Question

A proton is accelerated through a potential difference of 250V. It then enters a uniform magnetic field and moves in a circular path of radius 10.0cm. What is the magnitude of the magnetic field? What is the period of revolution for the circling proton?

Answer 1

Answer: a) 7.52 ×10^-4 T, b) 4.72×10^-7s

Explanation: by using the work energy thereom, the work done on the electron by the voltage source (potential) equals the kinetic energy.

qV =mv^2/2

Where q = magnitude of electronic charge = 1.609×10^-19 c

V = potential difference = 250v

m = mass of an electronic charge = 9.11×10^-31 kg

v = velocity of electron =?

By substituting the parameters, we have that

1.609×10^-19 × 250 = 9.11×10^-31 × v^2/2

1.609×10^-19 × 250 ×2 = 9.11×10^-31 ×v^2

v^2 = 1.609×10^-19 × 250 ×2/ 9.11×10^-31

v^2 = 8.05×10^-17/ 9.11×10^-31

v^2 = 1.77×10^14

v = √1.77×10^14

v = 1.33×10^7 m/s

The centripetal force required for the motion of the electron is gotten from the magnetic force on the electron.

qvB = mv^2/r

By cancelling "v" on both sides of the equation, we have that

qB = mv/r

Where r = radius = 10cm = 0.1m

1.609×10^-19 × B = 9.11 ×10^-31 ×1.33×10^7/ 0.1

B = (9.11 ×10^-31 × ×1.33×10^7)/ (0.1 ×1.609×10^-19)
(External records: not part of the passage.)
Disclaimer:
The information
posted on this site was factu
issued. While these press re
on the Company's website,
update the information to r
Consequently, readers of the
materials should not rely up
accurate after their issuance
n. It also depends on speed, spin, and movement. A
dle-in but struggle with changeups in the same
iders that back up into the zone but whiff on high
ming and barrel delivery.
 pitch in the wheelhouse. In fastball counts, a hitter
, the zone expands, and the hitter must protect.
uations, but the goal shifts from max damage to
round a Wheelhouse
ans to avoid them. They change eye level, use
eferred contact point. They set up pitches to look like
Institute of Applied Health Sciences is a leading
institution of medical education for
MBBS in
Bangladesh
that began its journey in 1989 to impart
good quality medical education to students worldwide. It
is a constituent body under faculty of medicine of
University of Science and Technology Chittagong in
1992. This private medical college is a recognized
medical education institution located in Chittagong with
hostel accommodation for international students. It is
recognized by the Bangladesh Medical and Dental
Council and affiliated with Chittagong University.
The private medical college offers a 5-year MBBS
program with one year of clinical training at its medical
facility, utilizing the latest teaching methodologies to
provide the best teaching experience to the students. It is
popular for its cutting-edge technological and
B = 1.21×10^-23/ 1.609×10^-20

B = 0.752×10^-3

B = 7.52 ×10^-4 T

To get the period of motion, we recall that

v = ωr

Where ω = angular frequency

1.33×10^7 = ω×0.1

ω = 1.33×10^7/ 0.1

ω = 13.3×10^7

ω = 1.33×10^6 rad/s

But the period (T) of a periodic motion is defined as

T = 2π/ω

T = 2 × 3.142 / 1.33×10^6

T = 4.72×10^-7s

Answer 2

Answer:

B = 0.0228T

T= 2.87×10-⁶s

Explanation:

Given V = 250V, R = 10cm = 0.1m

q = 1.6×10-¹⁹C, m = 1.67×10-²⁷kg

From the work energy theorem the electric energy of the field = kinetic energy of the proton.

qV = 1/2×mv²

v = √(2qV/m) = √(2×1.6×10-¹⁹×250/(1.67×10-²⁷))

v = 218870m/s

The magnetic force on the proton by newton's 2nd law of motion is related as

qvB = ma = m× v²/R

Rearranging

B = mv/qR = 1.67×10-²⁷ × 218870/(1.6×10-¹⁹ × 0.1) = 0.0228T

T = 2π/ω = 2πR/v = 2π×0.1/218870 = 2.87×10-⁶ = 2.87μs.